#### About this exercise:
Without any images, output the records below verbatim.

Segment Start: Exercise inputs

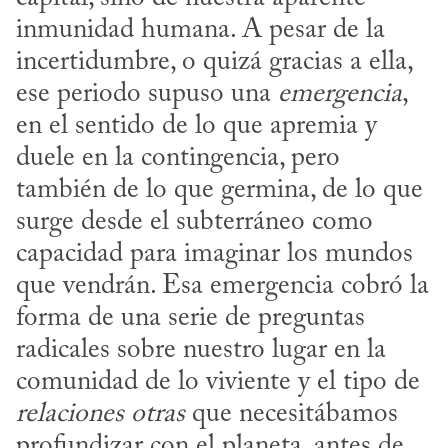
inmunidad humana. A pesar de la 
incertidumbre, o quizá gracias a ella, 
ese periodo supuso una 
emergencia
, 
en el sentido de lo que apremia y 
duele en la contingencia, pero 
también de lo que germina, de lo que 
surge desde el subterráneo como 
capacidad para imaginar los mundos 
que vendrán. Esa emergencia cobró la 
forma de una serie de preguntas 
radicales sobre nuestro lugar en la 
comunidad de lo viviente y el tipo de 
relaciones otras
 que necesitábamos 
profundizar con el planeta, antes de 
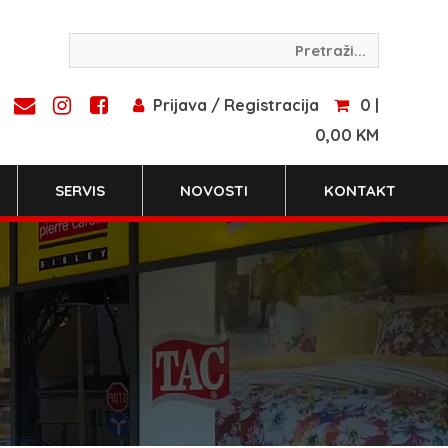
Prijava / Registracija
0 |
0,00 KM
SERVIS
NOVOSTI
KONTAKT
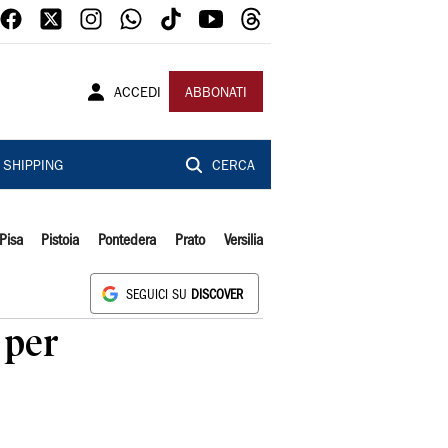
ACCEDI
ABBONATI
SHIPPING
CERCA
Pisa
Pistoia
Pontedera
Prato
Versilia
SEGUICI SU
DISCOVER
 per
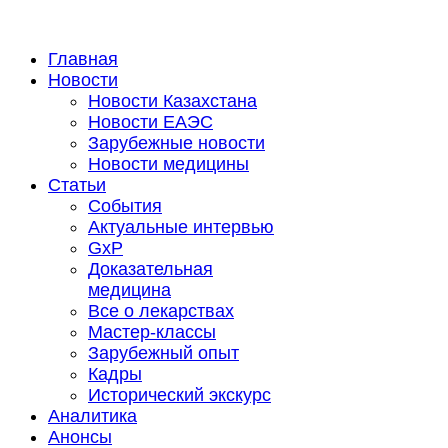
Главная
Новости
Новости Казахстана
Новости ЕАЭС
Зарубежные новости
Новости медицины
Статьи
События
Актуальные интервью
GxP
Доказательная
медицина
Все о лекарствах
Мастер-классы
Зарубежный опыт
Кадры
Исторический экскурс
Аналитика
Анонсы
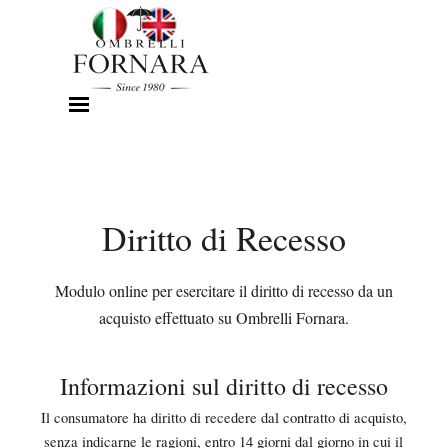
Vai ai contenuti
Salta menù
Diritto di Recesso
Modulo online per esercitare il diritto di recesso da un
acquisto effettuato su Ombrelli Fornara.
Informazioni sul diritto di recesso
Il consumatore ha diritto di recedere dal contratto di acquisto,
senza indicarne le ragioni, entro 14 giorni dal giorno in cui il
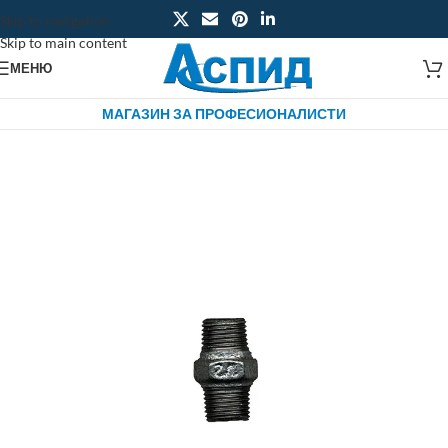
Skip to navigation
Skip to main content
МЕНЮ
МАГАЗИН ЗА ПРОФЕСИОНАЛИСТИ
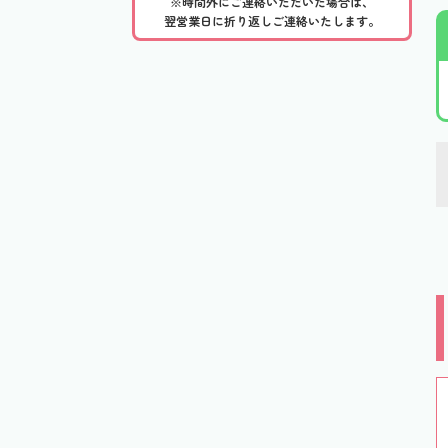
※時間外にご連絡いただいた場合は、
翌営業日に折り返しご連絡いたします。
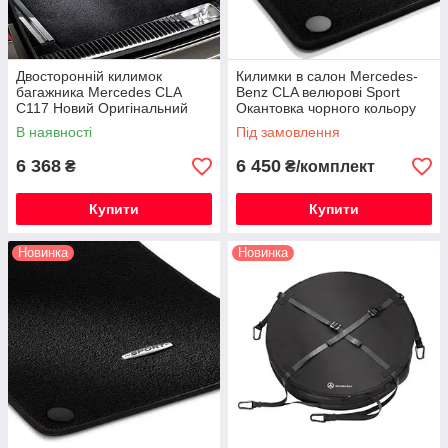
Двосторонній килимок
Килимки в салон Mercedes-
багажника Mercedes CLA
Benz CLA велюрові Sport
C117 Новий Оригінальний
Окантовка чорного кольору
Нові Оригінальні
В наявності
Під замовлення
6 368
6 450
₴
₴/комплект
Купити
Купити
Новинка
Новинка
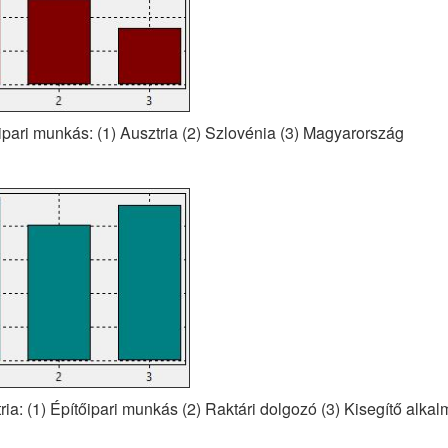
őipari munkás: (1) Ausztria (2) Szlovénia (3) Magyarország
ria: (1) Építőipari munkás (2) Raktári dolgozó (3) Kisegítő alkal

Segment End: Exercise inputs

#### Output for this exercise:
inmunidad humana. A pesar de la 
incertidumbre, o quizá gracias a ella, 
ese periodo supuso una 
emergencia
, 
en el sentido de lo que apremia y 
duele en la contingencia, pero 
también de lo que germina, de lo que 
surge desde el subterráneo como 
capacidad para imaginar los mundos 
que vendrán. Esa emergencia cobró la 
forma de una serie de preguntas 
radicales sobre nuestro lugar en la 
comunidad de lo viviente y el tipo de 
relaciones otras
 que necesitábamos 
profundizar con el planeta, antes de 
Prijava / Registracija
0 |
0,00 KM
SERVIS
NOVOSTI
KONTAKT
ACCEDI
ABBONATI
SHIPPING
CERCA
Pisa
Pistoia
Pontedera
Prato
Versilia
SEGUICI SU
DISCOVER
 per
Главная
Новости
Новости Казахстана
Новости ЕАЭС
Зарубежные новости
Новости медицины
Статьи
События
Актуальные интервью
GxP
Доказательная
медицина
Все о лекарствах
Мастер-классы
Зарубежный опыт
Кадры
Исторический экскурс
Аналитика
Анонсы
Vai ai contenuti
Salta menù
Diritto di Recesso
Modulo online per esercitare il diritto di recesso da un
acquisto effettuato su Ombrelli Fornara.
Informazioni sul diritto di recesso
Il consumatore ha diritto di recedere dal contratto di acquisto,
senza indicarne le ragioni, entro 14 giorni dal giorno in cui il
Skip to navigation
Skip to main content
МЕНЮ
МАГАЗИН ЗА ПРОФЕСИОНАЛИСТИ
※時間外にご連絡いただいた場合は、
翌営業日に折り返しご連絡いたします。
Двосторонній килимок
Килимки в салон Mercedes-
багажника Mercedes CLA
Benz CLA велюрові Sport
C117 Новий Оригінальний
Окантовка чорного кольору
Нові Оригінальні
В наявності
Під замовлення
6 368
6 450
₴
₴/комплект
Купити
Купити
Новинка
Новинка
őipari munkás: (1) Ausztria (2) Szlovénia (3) Magyarország
ria: (1) Építőipari munkás (2) Raktári dolgozó (3) Kisegítő alkal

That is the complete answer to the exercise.